# Action item A:
Please copy the mailing-list post again, beginning at "[erlang-questions] Why system_flag(scheduler_bind_type)" and stopping after "will never change.", and swap each "cpu-topology" for "CPU topology".
# Action item B:
Answer these questions from the mailing-list post:
(i) Will the described approach happen in R16?
(ii) At what point is a fixed cpu-topology set?
(iii) According to the post, why are schedulers no longer bound by default?

# Document section:
******
[erlang-questions] Why system_flag(scheduler_bind_type) is deprecated?

Rickard Green rickard@REDACTED
Tue Jan 8 10:32:55 CET 2013


The following is the idea of how it should work some time in the future. Note that this won't happen in R16, and that it has not implemented yet and may be subject to changes.

When the runtime system boots, a fixed cpu-topology is set. The cpu-topology set is either automatically determined, or configured by the user on the command line. Schedulers are then bound to logical processors according to the bind type argument passed. This mapping between scheduler and logical processor will after this be fixed and will never change.

This does, however, *not* mean that from this point on every logical processor must remain online. It will still be possible to take processors offline as well as online. The state of the scheduler mapped to a logical processor should normally follow the state of the logical processor. That is, when a processor is taken offline, so is its scheduler... The cpu-topology used should match the actual hardware topology of the machine when it is fully equipped, and the amount of schedulers started should equal the amount of logical processors in that cpu-topology.

This way we will be able to handle reasonable changes of the cpu-topology while we will be able to have a fixed mapping between schedulers and logical processors. This fixed mapping is important since it simplifies implementations of things like better NUMA support, load-balancing that take cpu-topology into account, etc. My guess is that using this strategy we will be able to handle hot-plug, and power management scenarios on real hardware for quite some time whiteout running into trouble.

As it is today, when cpu-topology and/or scheduler bind type is changed in runtime, the mapping between schedulers and logical processors can completely transform into something that looks nothing similar to what it was before. This unnecessarily complicates things a lot. I don't think that we will see hardware that can be physically transformed this way in the near future. When that happens we will just have to deal with it. Such transformations might perhaps occur in virtualized environments, but you don't want to bind schedulers if the cpu-topology doesn't match the actual physical hardware topology. This will just get more and more important as the runtime system utilize more information about the cpu-topology.

Another scenario when you typically don't want to bind schedulers is when all schedulers aren't guaranteed to get the major part of the cpu time of the processors that they are bound to. We have in some cases seen severe performance degradation in such scenarios (which is why we do not bind schedulers by default anymore). In a virtualized environment it might also be hard to get such guarantees.
******
# Records provided:
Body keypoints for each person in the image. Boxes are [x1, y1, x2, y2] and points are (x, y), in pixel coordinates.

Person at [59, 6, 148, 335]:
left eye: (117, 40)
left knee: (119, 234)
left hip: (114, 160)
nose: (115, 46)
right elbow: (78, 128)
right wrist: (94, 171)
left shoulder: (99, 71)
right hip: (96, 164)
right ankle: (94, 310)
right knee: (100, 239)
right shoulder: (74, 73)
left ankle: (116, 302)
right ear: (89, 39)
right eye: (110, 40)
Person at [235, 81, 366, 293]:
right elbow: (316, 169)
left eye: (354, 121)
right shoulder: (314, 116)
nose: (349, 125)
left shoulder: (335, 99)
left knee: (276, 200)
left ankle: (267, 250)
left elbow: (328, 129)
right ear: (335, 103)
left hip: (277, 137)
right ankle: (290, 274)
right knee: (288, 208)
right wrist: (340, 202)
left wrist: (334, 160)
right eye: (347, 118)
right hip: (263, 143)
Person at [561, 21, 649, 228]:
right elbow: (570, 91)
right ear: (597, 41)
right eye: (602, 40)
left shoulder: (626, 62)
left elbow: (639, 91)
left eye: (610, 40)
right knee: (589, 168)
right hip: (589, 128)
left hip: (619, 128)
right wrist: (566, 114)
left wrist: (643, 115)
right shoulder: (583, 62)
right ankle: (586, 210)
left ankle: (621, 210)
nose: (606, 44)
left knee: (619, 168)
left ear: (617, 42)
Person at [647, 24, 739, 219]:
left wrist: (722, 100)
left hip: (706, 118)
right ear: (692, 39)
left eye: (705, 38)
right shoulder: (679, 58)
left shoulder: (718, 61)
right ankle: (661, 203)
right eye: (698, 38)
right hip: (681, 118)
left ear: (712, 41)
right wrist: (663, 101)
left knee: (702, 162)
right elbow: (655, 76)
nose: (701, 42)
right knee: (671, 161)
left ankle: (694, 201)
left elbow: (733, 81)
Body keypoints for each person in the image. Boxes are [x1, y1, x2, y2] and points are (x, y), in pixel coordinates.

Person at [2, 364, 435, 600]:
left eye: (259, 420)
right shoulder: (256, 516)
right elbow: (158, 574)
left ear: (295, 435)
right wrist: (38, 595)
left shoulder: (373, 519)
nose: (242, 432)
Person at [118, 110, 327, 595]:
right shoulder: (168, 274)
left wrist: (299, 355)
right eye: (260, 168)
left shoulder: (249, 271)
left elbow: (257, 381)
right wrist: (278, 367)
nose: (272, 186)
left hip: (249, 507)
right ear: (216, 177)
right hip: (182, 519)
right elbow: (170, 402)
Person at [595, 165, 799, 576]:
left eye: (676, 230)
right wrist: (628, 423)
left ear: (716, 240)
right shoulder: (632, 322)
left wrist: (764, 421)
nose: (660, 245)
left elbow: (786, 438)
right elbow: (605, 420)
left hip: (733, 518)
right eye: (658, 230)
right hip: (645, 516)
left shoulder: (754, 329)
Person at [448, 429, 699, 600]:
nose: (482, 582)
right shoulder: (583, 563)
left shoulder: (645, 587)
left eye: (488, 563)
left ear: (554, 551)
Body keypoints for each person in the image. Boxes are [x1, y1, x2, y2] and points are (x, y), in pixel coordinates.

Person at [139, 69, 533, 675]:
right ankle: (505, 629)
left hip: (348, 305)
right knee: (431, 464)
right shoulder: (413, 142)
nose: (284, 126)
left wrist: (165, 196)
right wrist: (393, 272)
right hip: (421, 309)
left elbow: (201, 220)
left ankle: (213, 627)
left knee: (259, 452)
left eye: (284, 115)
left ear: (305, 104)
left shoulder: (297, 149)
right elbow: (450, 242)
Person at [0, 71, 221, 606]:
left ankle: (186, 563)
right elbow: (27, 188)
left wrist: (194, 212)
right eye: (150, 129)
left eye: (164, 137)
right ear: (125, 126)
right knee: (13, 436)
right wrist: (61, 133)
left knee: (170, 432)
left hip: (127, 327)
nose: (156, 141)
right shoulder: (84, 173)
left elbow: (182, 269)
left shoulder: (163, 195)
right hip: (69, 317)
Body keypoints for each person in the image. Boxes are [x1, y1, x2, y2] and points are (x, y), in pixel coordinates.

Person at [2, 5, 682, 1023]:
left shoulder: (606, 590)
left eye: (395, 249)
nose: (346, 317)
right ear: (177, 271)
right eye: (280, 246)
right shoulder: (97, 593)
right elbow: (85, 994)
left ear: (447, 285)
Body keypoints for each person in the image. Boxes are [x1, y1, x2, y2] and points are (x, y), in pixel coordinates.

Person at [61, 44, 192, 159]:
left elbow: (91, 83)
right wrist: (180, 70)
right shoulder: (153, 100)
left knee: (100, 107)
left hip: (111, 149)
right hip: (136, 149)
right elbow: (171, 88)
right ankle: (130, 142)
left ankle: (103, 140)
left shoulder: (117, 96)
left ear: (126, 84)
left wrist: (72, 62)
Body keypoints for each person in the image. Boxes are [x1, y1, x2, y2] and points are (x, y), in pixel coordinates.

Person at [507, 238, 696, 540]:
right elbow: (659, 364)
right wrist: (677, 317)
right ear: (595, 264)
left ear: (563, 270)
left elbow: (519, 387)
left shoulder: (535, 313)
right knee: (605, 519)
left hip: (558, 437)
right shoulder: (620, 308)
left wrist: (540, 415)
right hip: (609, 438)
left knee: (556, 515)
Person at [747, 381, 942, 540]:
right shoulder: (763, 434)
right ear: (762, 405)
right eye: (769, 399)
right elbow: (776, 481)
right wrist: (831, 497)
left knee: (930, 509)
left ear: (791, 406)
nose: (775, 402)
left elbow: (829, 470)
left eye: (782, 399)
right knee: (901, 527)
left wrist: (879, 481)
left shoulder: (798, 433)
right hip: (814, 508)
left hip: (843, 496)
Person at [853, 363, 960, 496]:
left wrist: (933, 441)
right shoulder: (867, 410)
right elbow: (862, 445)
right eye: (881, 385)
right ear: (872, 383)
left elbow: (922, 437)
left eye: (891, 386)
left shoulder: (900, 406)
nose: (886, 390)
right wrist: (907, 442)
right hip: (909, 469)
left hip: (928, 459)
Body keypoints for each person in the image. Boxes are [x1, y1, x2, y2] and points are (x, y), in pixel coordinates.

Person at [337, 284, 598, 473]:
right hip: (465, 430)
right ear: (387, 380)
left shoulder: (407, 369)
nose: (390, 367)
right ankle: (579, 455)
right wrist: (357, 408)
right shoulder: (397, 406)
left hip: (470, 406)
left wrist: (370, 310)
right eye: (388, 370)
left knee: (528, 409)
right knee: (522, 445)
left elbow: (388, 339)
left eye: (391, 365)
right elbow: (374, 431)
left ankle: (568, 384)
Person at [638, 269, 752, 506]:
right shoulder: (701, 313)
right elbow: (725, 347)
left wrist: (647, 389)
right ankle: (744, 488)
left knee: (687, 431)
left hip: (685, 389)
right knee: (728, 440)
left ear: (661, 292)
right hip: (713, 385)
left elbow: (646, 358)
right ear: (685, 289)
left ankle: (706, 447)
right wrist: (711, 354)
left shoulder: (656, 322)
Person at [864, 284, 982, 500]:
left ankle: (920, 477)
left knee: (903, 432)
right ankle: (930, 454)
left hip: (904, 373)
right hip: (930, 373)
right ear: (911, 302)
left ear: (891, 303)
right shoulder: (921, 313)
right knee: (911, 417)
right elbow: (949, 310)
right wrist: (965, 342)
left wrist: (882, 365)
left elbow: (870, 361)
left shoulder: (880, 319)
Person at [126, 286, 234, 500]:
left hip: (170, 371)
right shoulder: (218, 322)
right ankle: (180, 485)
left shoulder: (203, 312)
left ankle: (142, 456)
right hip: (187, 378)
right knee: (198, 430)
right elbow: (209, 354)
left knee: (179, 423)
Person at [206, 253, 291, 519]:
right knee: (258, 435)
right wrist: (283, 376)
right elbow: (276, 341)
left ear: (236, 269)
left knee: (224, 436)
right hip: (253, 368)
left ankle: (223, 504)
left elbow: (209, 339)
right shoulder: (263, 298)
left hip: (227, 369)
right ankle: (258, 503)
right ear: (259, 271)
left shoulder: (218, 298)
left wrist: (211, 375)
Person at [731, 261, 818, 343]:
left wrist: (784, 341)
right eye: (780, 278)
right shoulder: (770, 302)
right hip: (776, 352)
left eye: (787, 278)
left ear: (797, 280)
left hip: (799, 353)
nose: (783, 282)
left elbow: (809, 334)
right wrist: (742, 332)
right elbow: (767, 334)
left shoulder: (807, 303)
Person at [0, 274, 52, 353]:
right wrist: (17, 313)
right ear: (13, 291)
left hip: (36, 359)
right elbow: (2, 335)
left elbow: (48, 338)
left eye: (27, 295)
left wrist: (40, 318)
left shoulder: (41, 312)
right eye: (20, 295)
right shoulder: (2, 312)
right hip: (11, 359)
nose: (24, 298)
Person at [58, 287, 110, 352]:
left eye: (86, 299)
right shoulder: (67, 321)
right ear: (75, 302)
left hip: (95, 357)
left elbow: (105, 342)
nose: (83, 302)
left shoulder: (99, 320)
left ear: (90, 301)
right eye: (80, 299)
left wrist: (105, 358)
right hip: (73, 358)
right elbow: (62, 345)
******
# Task solution A:
[erlang-questions] Why system_flag(scheduler_bind_type) is deprecated?

Rickard Green rickard@REDACTED
Tue Jan 8 10:32:55 CET 2013


The following is the idea of how it should work some time in the future. Note that this won't happen in R16, and that it has not implemented yet and may be subject to changes.

When the runtime system boots, a fixed CPU topology is set. The CPU topology set is either automatically determined, or configured by the user on the command line. Schedulers are then bound to logical processors according to the bind type argument passed. This mapping between scheduler and logical processor will after this be fixed and will never change.

# Task solution B:
(i) No.
(ii) When the runtime system boots.
(iii) In some cases, severe performance degradation was seen when schedulers weren't guaranteed to get the major part of the cpu time of the processors they were bound to.